Il faut sou­li­gner que la reli­gion consti­tue, de nos jours, une réfé­rence impor­tante pour plu­sieurs for­ma­tions popu­listes, ce qui leur permet de se consti­tuer un sou­tien popu­laire et de se récla­mer d’une « majo­rité morale ». On peut penser ici aux évan­gé­listes état­su­niens de droite, main­te­nant une com­po­sante cen­trale de l’électorat répu­bli­cain, ou encore à la montée de l’islamisme conser­va­teur sous la direc­tion de Recep Tayyip Erdoğan en Turquie. La reli­gion consti­tue donc un des moyens par les­quels les popu­lismes de droite contem­po­rains par­viennent à gagner du ter­rain et à pro­mou­voir une vision tron­quée de la démo­cra­tie comme simple règne de la majo­rité, dont les droits et pré­fé­rences auraient été brimés par une élite poli­tique à la solde de groupes mino­ri­taires[6]. Le cas indien montre que la reli­gion peut être ins­tru­men­ta­li­sée de plu­sieurs manières par les popu­listes afin de donner plus de force à leurs dis­cours, d’élargir leurs réseaux de mobi­li­sa­tion et de sacra­li­ser leur leader.

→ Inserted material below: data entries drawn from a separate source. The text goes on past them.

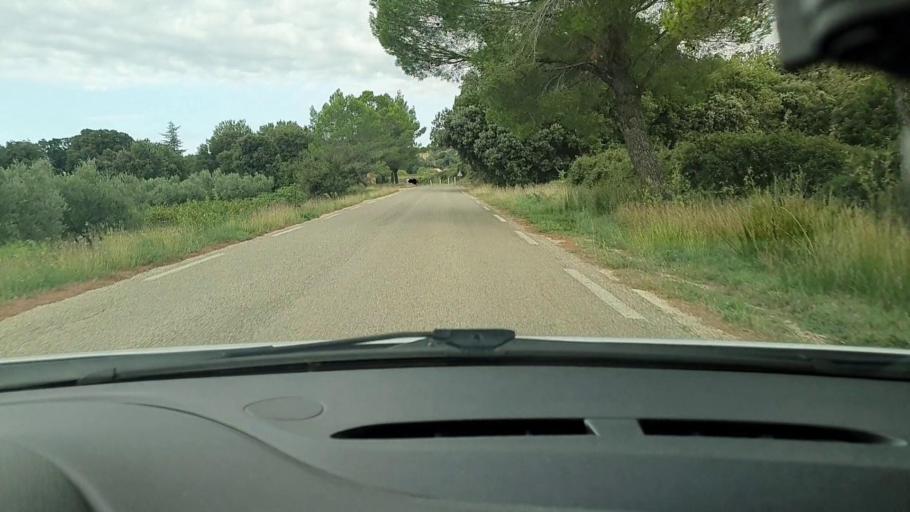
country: FR
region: Languedoc-Roussillon
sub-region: Departement du Gard
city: Montaren-et-Saint-Mediers
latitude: 44.0553
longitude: 4.3284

Il vaut éga­le­ment la peine d’analyser com­ment les mou­ve­ments popu­listes de droite s’approprient l’histoire et ins­tru­men­ta­lisent le passé à des fins stra­té­giques. Il nous faut réflé­chir à la façon dont les orga­ni­sa­tions et mou­ve­ments s’opposant au popu­lisme peuvent puiser, dans des réfé­rences his­to­riques, les bases sur les­quelles fonder la résis­tance, sans pour autant tomber dans la nos­tal­gie ou dans un récit his­to­rique figé. On peut se deman­der si l’intérêt des partis pro­gres­sistes contem­po­rains pour une stra­té­gie dite « popu­liste de gauche » n’est pas lié à la dif­fi­culté qu’ont ces partis à ins­crire leur acti­vité dans le sillage des partis de gauche du ving­tième siècle, dont les dis­cours por­taient sur les dyna­miques et ten­sions de classe[7].

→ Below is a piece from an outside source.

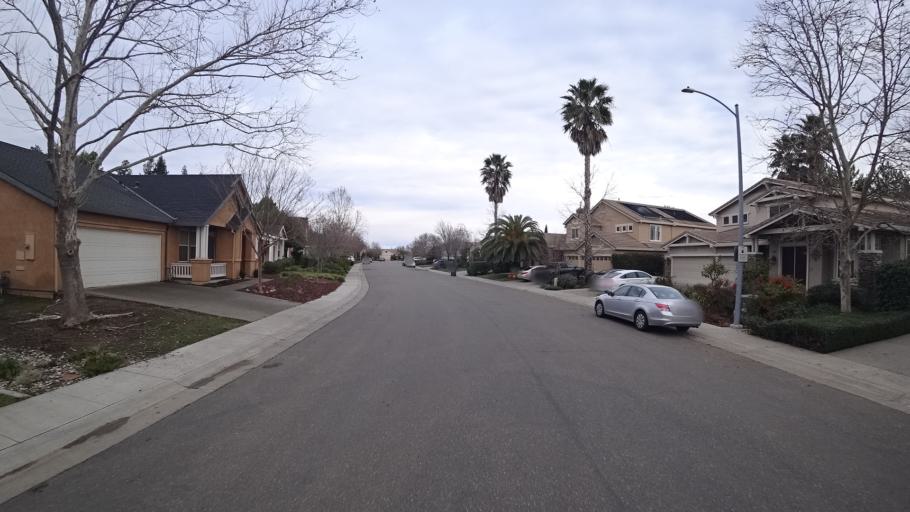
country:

Encourager le déve­lop­pe­ment d’une ana­lyse de classe, qui prenne plei­ne­ment en compte d’autres axes d’oppression et d’exploitation tels que le genre et la caté­go­rie eth­no­ra­ciale, nous semble pro­pice à sti­mu­ler les mobi­li­sa­tions de masse à gauche, et offre une alter­na­tive aux modes de consti­tu­tion d’une majo­rité poli­tique promus par le natio­na­lisme reli­gieux et les popu­lismes de droite. Les mani­fes­ta­tions contre la démo­li­tion du Parc Gezi en Turquie gagnent à être lues comme une mobi­li­sa­tion de classe laïque qui s’est oppo­sée à l’alliance entre l’islamisme et les poli­tiques néo­li­bé­rales sous le gou­ver­ne­ment d’Erdogan[8]. En renouant expli­ci­te­ment avec une ana­lyse de classe, la gauche peut ins­crire ses actions dans une trame his­to­rique plus large et recon­naître les forces et fai­blesses stra­té­giques des mou­ve­ments du siècle der­nier. Sans nous offrir de garan­tie, une telle approche nous aidera à faire face à la montée actuelle des popu­lismes de droite, à leur mobi­li­sa­tion de réfé­rents reli­gieux, à leur capa­cité à tirer profit des inquié­tudes et de la pré­ca­rité socioé­co­no­mique des classes popu­laires, à leur façon­nage de lea­ders cha­ris­ma­tiques et à leur appui aux poli­tiques néo­li­bé­rales.

Emanuel Guay et Efe Peker sont res­pec­ti­ve­ment doc­to­rant en socio­lo­gie à l’Université du Québec à Montréalet cher­cheur post­doc­to­ral en socio­lo­gie à l’Université McGill.


  1. Ted Piccone, Five Rising Democracies. And the Fate of the International Liberal Order, Washington, Brookings Institution Press, 2016, p. 72.
  2. Pradeep Chhibber et Rahul Verma, « The BJP’s 2014 ‘Modi wave’ », Economic and Political Weekly, vol. 49, n° 39, 2014, p. 51.
  3. Priya Chacko et Kanishka Jayasuriya, « Asia’s conser­va­tive moment. Understanding the rise of the right », Journal of Contemporary Asia, vol. 48, n° 4, 2018, p. 535.
  4. Shakuntala Rao, « Making of selfie natio­na­lism. Narendra Modi, the para­digm shift to social media gover­nance, and crisis of demo­cracy », Journal of Communication Inquiry, vol. 42, n° 2, 2018, p. 166.
  5. Perry Anderson, The Indian Ideology, Londres et New York, Verso, 2012.
  6. Nadia Urbinati, « Political theory of popu­lism », Annual Review of Political Science, vol. 22, 2019.
  7. Perry Anderson, « Renewals », New Left Review, vol. 2, n° 1, 2000.
  8. Efe Can Gürcan et Efe Peker, « A class ana­ly­tic approach to the Gezi Park events. Challenging the ‘middle class’ myth », Capital & Class, vol. 39, n° 2, 2015, p. 333.